Infectious Diseases
Infectious Diseases 3
Diego A. Cruz Vidal, MD (he/him/his)
Fellow
Nationwide Children's Hospital
Columbus, Ohio, United States
This single-center, prospective, observational study is open to children < 18 years old, excluding those with leukopenia due to myeloablative therapy. Subjects are enrolled and sampled within 48 hours of septic shock onset. Whole blood is stimulated with 500 pg/ml LPS for 4 hrs at 37°C and TNFα is measured in the supernatant. Additional whole blood aliquots are stimulated with 10 µg/ml phytohemagglutinin (PHA, a lymphocyte stimulant) for 24 hrs at 37°C and interleukin (IL)-2, IL4, IL5, IL10, IL12, IL13, IL17, IFNγ, and TNFα are measured in the supernatants. Identical sampling and processing were done in a cohort of healthy control children. Data represents median (IQR).
Results:
16 children with septic shock (age: 15 [8-16] years, 58% male, PRISM III score: 9 [6-12]) and 6 healthy controls (age: 7 [5-9] years, 67% male) have been enrolled. Among septic subjects, 12% had baseline immunocompromise, 56% received hydrocortisone. Ex-vivo TNFα production capacity was lower in children with septic shock vs healthy controls (272 vs 1273 pg/mL), and 6 (38%) had immunoparalysis (Fig 1-A, B).

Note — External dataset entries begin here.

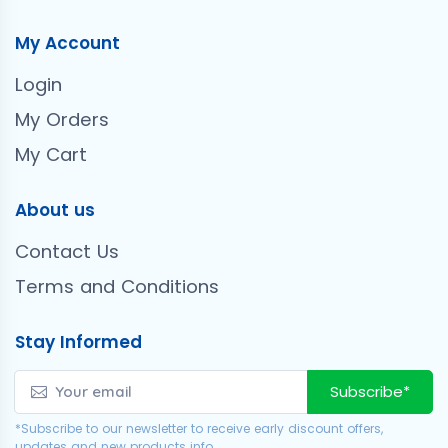
My Account
Login
My Orders
My Cart
About us
Contact Us
Terms and Conditions
Stay Informed
Subscribe*
*Subscribe to our newsletter to receive early discount offers,
updates and new products info.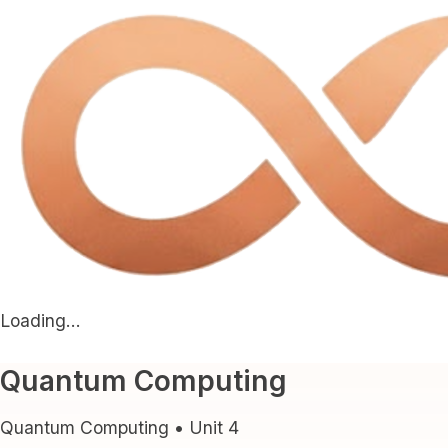
Loading...
Quantum Computing
Quantum Computing
• Unit
4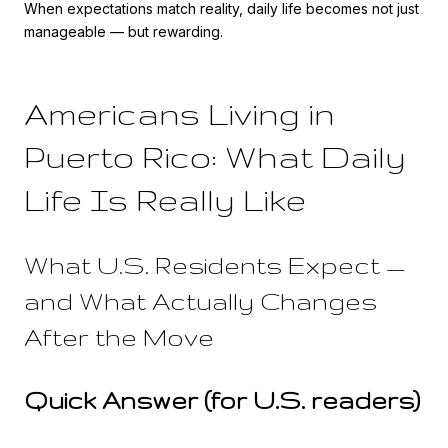
When expectations match reality, daily life becomes not just
manageable — but rewarding.
Americans Living in
Puerto Rico: What Daily
Life Is Really Like
What U.S. Residents Expect —
and What Actually Changes
After the Move
Quick Answer (for U.S. readers)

Ex vivo PHA-induced cytokine production was significantly lower in subjects with sepsis vs healthy control for IL2, TNFα, IL12, IL4, and IL5 (Fig 2). The cytokine production capacity was lower in subjects with immunoparalysis vs healthy controls for IL2, IL4, IL5 (6.9 vs 12 pg/ml, p=0.009), IL12, and TNFα. Subjects with sepsis but without immunoparalysis had lower ex vivo PHA-induced production capacities for IL5, IL12, and TNFα vs healthy controls (Fig 3).
Conclusion(s):
Immunoparalysis in septic children is associated with suppression of both innate and adaptive immune responses. PHA-induced cytokine production capacity seems to be decreased in children with septic shock without skewing towards a particular T-cell phenotype. Patients with immunoparalysis may have a different profile of decreased PHA-induced cytokine production capacity. This approach could be used to drive enrollment into future clinical trials of immunomodulatory therapies aimed at restoring adaptive immune function in septic children.